• _ASSIGNMENT_: Edit the listing below so that every occurrence of "out of 5 stars" becomes "/ 5 stars", and leave all other text unchanged.

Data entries
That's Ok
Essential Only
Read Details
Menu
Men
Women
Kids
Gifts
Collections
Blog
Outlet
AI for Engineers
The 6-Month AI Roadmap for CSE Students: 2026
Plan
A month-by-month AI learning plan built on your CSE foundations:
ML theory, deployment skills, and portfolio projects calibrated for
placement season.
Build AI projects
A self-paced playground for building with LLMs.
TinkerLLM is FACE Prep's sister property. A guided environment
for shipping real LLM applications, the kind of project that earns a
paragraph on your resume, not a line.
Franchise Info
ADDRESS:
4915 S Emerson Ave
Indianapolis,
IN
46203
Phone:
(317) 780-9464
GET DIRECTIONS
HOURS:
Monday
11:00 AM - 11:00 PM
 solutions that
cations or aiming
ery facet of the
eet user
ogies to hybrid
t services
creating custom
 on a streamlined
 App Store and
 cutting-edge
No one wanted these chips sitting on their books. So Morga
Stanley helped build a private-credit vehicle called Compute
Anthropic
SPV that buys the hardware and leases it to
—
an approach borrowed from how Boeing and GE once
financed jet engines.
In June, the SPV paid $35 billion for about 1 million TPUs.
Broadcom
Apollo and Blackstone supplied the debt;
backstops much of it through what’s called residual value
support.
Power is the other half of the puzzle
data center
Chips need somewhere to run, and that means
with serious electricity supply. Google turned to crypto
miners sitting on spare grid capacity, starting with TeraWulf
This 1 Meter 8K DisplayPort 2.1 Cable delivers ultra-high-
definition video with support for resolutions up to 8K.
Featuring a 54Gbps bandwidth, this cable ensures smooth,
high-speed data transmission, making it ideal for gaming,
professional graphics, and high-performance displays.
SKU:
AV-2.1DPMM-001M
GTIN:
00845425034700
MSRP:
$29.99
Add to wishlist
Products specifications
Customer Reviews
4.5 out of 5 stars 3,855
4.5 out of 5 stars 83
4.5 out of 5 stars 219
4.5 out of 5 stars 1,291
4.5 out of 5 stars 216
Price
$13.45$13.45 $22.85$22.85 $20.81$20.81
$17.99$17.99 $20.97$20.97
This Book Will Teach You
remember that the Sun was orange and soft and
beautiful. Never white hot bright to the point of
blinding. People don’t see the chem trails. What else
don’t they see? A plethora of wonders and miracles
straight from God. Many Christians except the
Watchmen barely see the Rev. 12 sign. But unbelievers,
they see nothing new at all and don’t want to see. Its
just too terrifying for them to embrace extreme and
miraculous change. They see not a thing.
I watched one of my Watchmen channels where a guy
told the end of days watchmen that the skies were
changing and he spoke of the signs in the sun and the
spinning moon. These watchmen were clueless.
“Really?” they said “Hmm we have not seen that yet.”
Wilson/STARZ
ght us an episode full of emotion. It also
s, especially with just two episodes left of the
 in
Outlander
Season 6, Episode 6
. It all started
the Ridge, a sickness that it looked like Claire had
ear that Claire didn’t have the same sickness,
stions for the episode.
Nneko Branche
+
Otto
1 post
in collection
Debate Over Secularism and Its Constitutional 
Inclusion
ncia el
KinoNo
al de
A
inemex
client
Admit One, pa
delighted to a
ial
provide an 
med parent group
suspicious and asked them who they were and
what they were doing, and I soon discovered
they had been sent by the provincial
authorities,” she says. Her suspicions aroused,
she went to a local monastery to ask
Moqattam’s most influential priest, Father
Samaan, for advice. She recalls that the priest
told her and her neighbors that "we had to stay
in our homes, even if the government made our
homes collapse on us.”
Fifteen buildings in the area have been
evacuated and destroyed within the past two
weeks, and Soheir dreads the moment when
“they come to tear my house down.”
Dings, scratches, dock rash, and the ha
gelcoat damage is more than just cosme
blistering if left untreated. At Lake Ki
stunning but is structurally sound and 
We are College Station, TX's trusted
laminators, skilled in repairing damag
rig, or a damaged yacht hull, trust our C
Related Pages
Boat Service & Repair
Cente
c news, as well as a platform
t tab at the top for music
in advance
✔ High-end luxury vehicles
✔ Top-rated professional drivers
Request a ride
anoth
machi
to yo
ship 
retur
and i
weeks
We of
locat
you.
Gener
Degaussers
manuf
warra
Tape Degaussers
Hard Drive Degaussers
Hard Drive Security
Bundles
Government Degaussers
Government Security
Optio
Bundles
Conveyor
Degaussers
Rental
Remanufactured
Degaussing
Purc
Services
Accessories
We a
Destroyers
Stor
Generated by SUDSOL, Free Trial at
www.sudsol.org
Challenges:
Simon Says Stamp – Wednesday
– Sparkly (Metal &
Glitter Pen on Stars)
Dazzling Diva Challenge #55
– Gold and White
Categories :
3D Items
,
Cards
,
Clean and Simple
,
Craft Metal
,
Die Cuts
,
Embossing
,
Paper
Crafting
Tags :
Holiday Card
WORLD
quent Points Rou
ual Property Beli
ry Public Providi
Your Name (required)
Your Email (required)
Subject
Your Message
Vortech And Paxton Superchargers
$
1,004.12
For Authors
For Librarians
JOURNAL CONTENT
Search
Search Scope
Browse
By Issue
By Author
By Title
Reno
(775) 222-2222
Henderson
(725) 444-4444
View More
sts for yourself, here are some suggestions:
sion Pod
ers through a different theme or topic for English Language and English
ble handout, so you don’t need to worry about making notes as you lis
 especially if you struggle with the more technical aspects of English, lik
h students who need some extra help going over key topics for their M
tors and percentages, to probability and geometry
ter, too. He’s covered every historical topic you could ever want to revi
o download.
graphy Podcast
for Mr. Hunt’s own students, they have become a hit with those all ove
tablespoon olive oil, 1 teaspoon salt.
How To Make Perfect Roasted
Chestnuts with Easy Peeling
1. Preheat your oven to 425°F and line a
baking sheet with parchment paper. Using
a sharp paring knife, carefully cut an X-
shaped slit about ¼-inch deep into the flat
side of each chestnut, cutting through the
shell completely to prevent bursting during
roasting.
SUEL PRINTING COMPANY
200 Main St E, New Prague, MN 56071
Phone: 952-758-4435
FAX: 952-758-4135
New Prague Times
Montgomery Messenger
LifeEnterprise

• _EXPECTED OUTPUT_:
That's Ok
Essential Only
Read Details
Menu
Men
Women
Kids
Gifts
Collections
Blog
Outlet
AI for Engineers
The 6-Month AI Roadmap for CSE Students: 2026
Plan
A month-by-month AI learning plan built on your CSE foundations:
ML theory, deployment skills, and portfolio projects calibrated for
placement season.
Build AI projects
A self-paced playground for building with LLMs.
TinkerLLM is FACE Prep's sister property. A guided environment
for shipping real LLM applications, the kind of project that earns a
paragraph on your resume, not a line.
Franchise Info
ADDRESS:
4915 S Emerson Ave
Indianapolis,
IN
46203
Phone:
(317) 780-9464
GET DIRECTIONS
HOURS:
Monday
11:00 AM - 11:00 PM
 solutions that
cations or aiming
ery facet of the
eet user
ogies to hybrid
t services
creating custom
 on a streamlined
 App Store and
 cutting-edge
No one wanted these chips sitting on their books. So Morga
Stanley helped build a private-credit vehicle called Compute
Anthropic
SPV that buys the hardware and leases it to
—
an approach borrowed from how Boeing and GE once
financed jet engines.
In June, the SPV paid $35 billion for about 1 million TPUs.
Broadcom
Apollo and Blackstone supplied the debt;
backstops much of it through what’s called residual value
support.
Power is the other half of the puzzle
data center
Chips need somewhere to run, and that means
with serious electricity supply. Google turned to crypto
miners sitting on spare grid capacity, starting with TeraWulf
This 1 Meter 8K DisplayPort 2.1 Cable delivers ultra-high-
definition video with support for resolutions up to 8K.
Featuring a 54Gbps bandwidth, this cable ensures smooth,
high-speed data transmission, making it ideal for gaming,
professional graphics, and high-performance displays.
SKU:
AV-2.1DPMM-001M
GTIN:
00845425034700
MSRP:
$29.99
Add to wishlist
Products specifications
Customer Reviews
4.5 / 5 stars 3,855
4.5 / 5 stars 83
4.5 / 5 stars 219
4.5 / 5 stars 1,291
4.5 / 5 stars 216
Price
$13.45$13.45 $22.85$22.85 $20.81$20.81
$17.99$17.99 $20.97$20.97
This Book Will Teach You
remember that the Sun was orange and soft and
beautiful. Never white hot bright to the point of
blinding. People don’t see the chem trails. What else
don’t they see? A plethora of wonders and miracles
straight from God. Many Christians except the
Watchmen barely see the Rev. 12 sign. But unbelievers,
they see nothing new at all and don’t want to see. Its
just too terrifying for them to embrace extreme and
miraculous change. They see not a thing.
I watched one of my Watchmen channels where a guy
told the end of days watchmen that the skies were
changing and he spoke of the signs in the sun and the
spinning moon. These watchmen were clueless.
“Really?” they said “Hmm we have not seen that yet.”
Wilson/STARZ
ght us an episode full of emotion. It also
s, especially with just two episodes left of the
 in
Outlander
Season 6, Episode 6
. It all started
the Ridge, a sickness that it looked like Claire had
ear that Claire didn’t have the same sickness,
stions for the episode.
Nneko Branche
+
Otto
1 post
in collection
Debate Over Secularism and Its Constitutional 
Inclusion
ncia el
KinoNo
al de
A
inemex
client
Admit One, pa
delighted to a
ial
provide an 
med parent group
suspicious and asked them who they were and
what they were doing, and I soon discovered
they had been sent by the provincial
authorities,” she says. Her suspicions aroused,
she went to a local monastery to ask
Moqattam’s most influential priest, Father
Samaan, for advice. She recalls that the priest
told her and her neighbors that "we had to stay
in our homes, even if the government made our
homes collapse on us.”
Fifteen buildings in the area have been
evacuated and destroyed within the past two
weeks, and Soheir dreads the moment when
“they come to tear my house down.”
Dings, scratches, dock rash, and the ha
gelcoat damage is more than just cosme
blistering if left untreated. At Lake Ki
stunning but is structurally sound and 
We are College Station, TX's trusted
laminators, skilled in repairing damag
rig, or a damaged yacht hull, trust our C
Related Pages
Boat Service & Repair
Cente
c news, as well as a platform
t tab at the top for music
in advance
✔ High-end luxury vehicles
✔ Top-rated professional drivers
Request a ride
anoth
machi
to yo
ship 
retur
and i
weeks
We of
locat
you.
Gener
Degaussers
manuf
warra
Tape Degaussers
Hard Drive Degaussers
Hard Drive Security
Bundles
Government Degaussers
Government Security
Optio
Bundles
Conveyor
Degaussers
Rental
Remanufactured
Degaussing
Purc
Services
Accessories
We a
Destroyers
Stor
Generated by SUDSOL, Free Trial at
www.sudsol.org
Challenges:
Simon Says Stamp – Wednesday
– Sparkly (Metal &
Glitter Pen on Stars)
Dazzling Diva Challenge #55
– Gold and White
Categories :
3D Items
,
Cards
,
Clean and Simple
,
Craft Metal
,
Die Cuts
,
Embossing
,
Paper
Crafting
Tags :
Holiday Card
WORLD
quent Points Rou
ual Property Beli
ry Public Providi
Your Name (required)
Your Email (required)
Subject
Your Message
Vortech And Paxton Superchargers
$
1,004.12
For Authors
For Librarians
JOURNAL CONTENT
Search
Search Scope
Browse
By Issue
By Author
By Title
Reno
(775) 222-2222
Henderson
(725) 444-4444
View More
sts for yourself, here are some suggestions:
sion Pod
ers through a different theme or topic for English Language and English
ble handout, so you don’t need to worry about making notes as you lis
 especially if you struggle with the more technical aspects of English, lik
h students who need some extra help going over key topics for their M
tors and percentages, to probability and geometry
ter, too. He’s covered every historical topic you could ever want to revi
o download.
graphy Podcast
for Mr. Hunt’s own students, they have become a hit with those all ove
tablespoon olive oil, 1 teaspoon salt.
How To Make Perfect Roasted
Chestnuts with Easy Peeling
1. Preheat your oven to 425°F and line a
baking sheet with parchment paper. Using
a sharp paring knife, carefully cut an X-
shaped slit about ¼-inch deep into the flat
side of each chestnut, cutting through the
shell completely to prevent bursting during
roasting.
SUEL PRINTING COMPANY
200 Main St E, New Prague, MN 56071
Phone: 952-758-4435
FAX: 952-758-4135
New Prague Times
Montgomery Messenger
LifeEnterprise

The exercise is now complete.